Weitgehend unbemerkt von der Fachöffentlichkeit schloss die US-Apothekenkette Walgreens kurz vor Weihnachten eine Vereinbarung mit dem Pharmakonzern Valeant, die den Markt nachhaltig verändern könnte: In den demnächst rund 12.000 Filialen werden die Produkte von den Walgreens-Mitarbeitern im Namen des Herstellers abgegeben. Die Kette ist bei diesem Direktgeschäft reiner Dienstleister und erhält eine Aufwandspauschale. Das Modell ist keine Eintagsfliege, sondern mit einer Laufzeit von 20 Jahren langfristig angelegt. Auch unabhängige Apotheken sollen sich dem Vertrag anschließen können.

Konzernchef Stefano Pessina hat offen erklärt, die Zukunft von Gesundheitsversorgung, Apotheke und Einzelhandel weltweit neu definieren zu wollen.
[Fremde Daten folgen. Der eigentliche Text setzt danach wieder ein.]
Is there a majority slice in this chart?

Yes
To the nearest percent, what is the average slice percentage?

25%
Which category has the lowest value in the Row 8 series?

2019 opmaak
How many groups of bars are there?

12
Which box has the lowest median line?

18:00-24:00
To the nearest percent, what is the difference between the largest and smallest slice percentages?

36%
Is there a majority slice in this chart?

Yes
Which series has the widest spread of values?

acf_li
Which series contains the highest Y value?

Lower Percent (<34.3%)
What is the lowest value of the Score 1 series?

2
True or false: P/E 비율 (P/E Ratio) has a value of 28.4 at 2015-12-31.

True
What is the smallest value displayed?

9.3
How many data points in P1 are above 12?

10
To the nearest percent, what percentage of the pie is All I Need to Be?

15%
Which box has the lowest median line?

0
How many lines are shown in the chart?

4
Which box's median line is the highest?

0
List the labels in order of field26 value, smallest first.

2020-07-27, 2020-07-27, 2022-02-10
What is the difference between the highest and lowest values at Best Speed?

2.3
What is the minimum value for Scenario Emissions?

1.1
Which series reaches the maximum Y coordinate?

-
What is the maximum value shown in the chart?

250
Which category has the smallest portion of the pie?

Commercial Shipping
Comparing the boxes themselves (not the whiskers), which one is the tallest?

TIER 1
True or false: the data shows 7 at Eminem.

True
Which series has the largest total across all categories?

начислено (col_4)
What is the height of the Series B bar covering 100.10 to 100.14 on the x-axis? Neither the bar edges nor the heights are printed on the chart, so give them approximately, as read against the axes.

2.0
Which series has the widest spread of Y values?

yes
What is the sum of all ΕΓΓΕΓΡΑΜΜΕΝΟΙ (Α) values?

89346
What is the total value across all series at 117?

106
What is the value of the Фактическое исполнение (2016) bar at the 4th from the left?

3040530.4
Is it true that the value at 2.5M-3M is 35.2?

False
Während seine Konkurrenten schon aus beruflichem Selbstverständnis heraus gewisse Grenzen nicht überschreiten, kennt der Italiener keine Berührungsängste: In Großbritannien hat sein Vertriebsmodell mit Pfizer dafür gesorgt, dass die vollsortierten Pharmagroßhändler zu Auftragslogistikern mutiert sind. „Direct to patient“ soll in den USA nun die logische Erweiterung von „Direct to pharmacy“ werden.

Zwar folgt der US-Markt anderen Regeln als der deutsche. Doch auch hierzulande wäre ein solches Modell möglich – in seinen Grundsätzen höchstrichterlich sogar schon doppelt abgesegnet. Im Januar 2012 entschied der Bundesgerichtshof (BGH), dass es für die Frage der Arzneimittelsicherheit unerheblich sei, auf wessen Rechnung die Arzneimittel vertrieben würden. Im Februar 2015 erklärte auch das Bundesverwaltungsgericht (BVerwG) das Modell für zulässig.